(Dataset records)
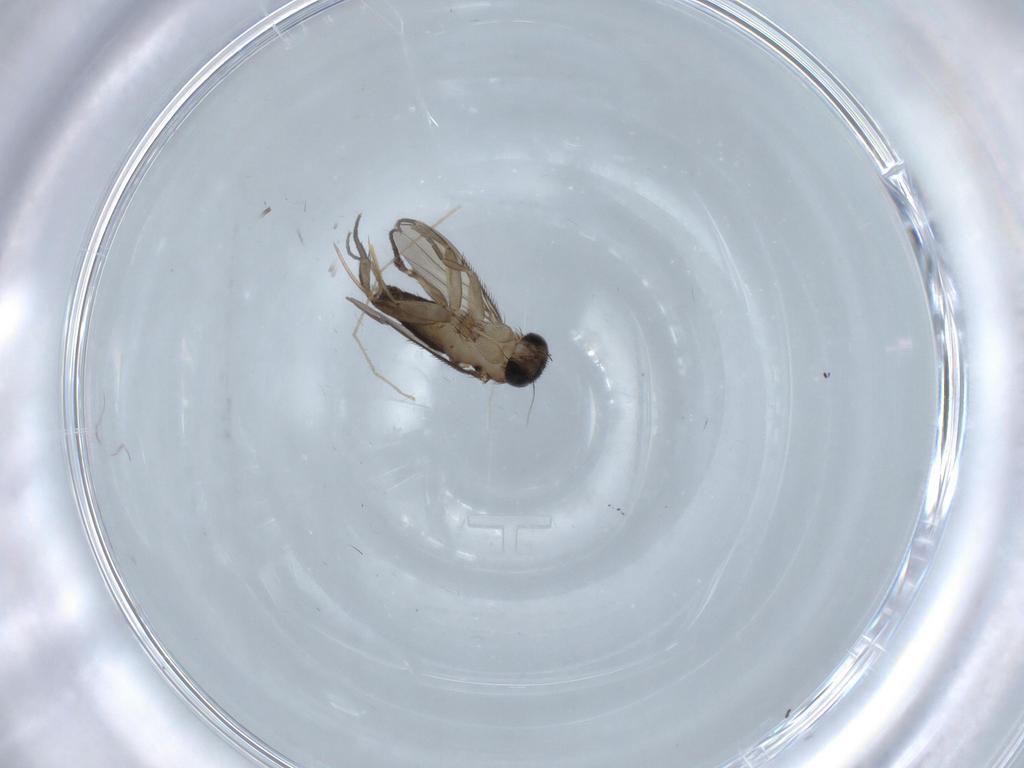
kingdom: Animalia
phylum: Arthropoda
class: Insecta
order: Diptera
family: Phoridae
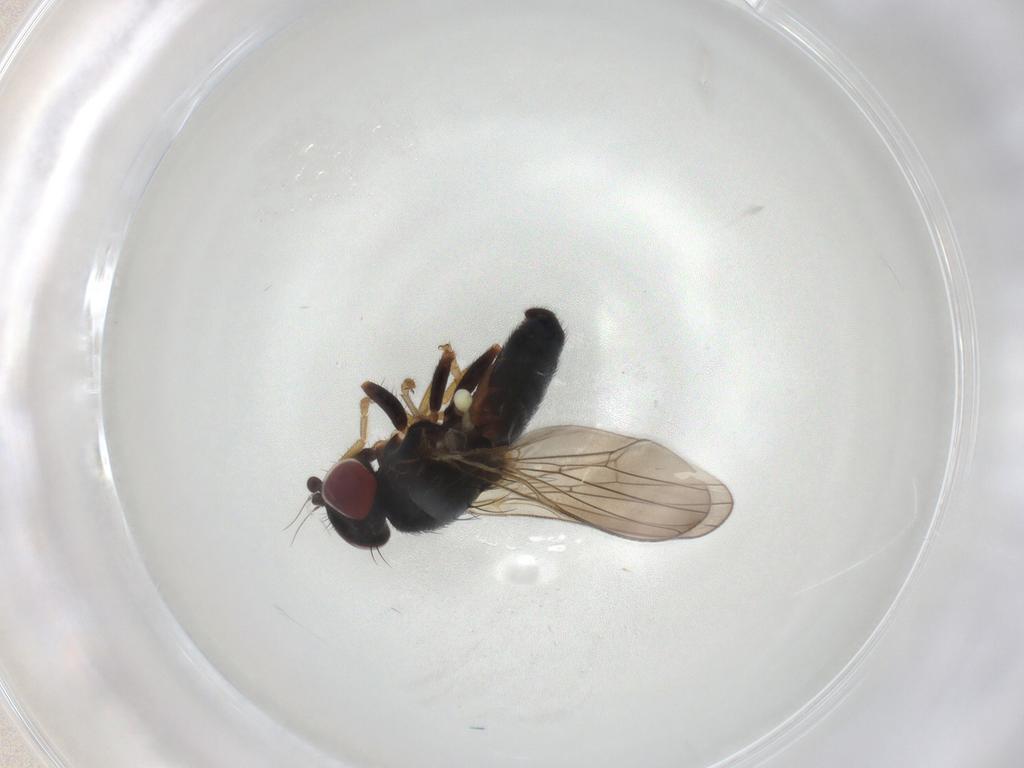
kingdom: Animalia
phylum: Arthropoda
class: Insecta
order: Diptera
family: Chamaemyiidae
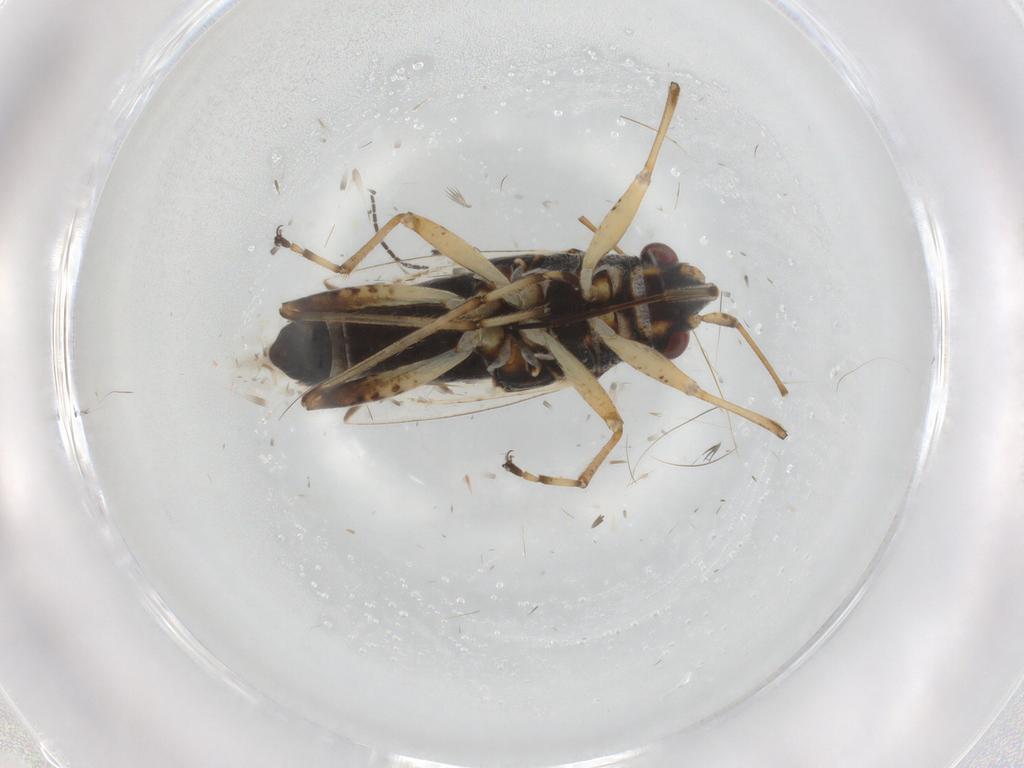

> [Requirements]:
Can you convert every line of the material above into a JSON list of strings, one string per line, with blank lines skipped and the pictures left out?

> [Correct output]:
[
  "kingdom: Animalia",
  "phylum: Arthropoda",
  "class: Insecta",
  "order: Diptera",
  "family: Phoridae",
  "kingdom: Animalia",
  "phylum: Arthropoda",
  "class: Insecta",
  "order: Diptera",
  "family: Chamaemyiidae"
]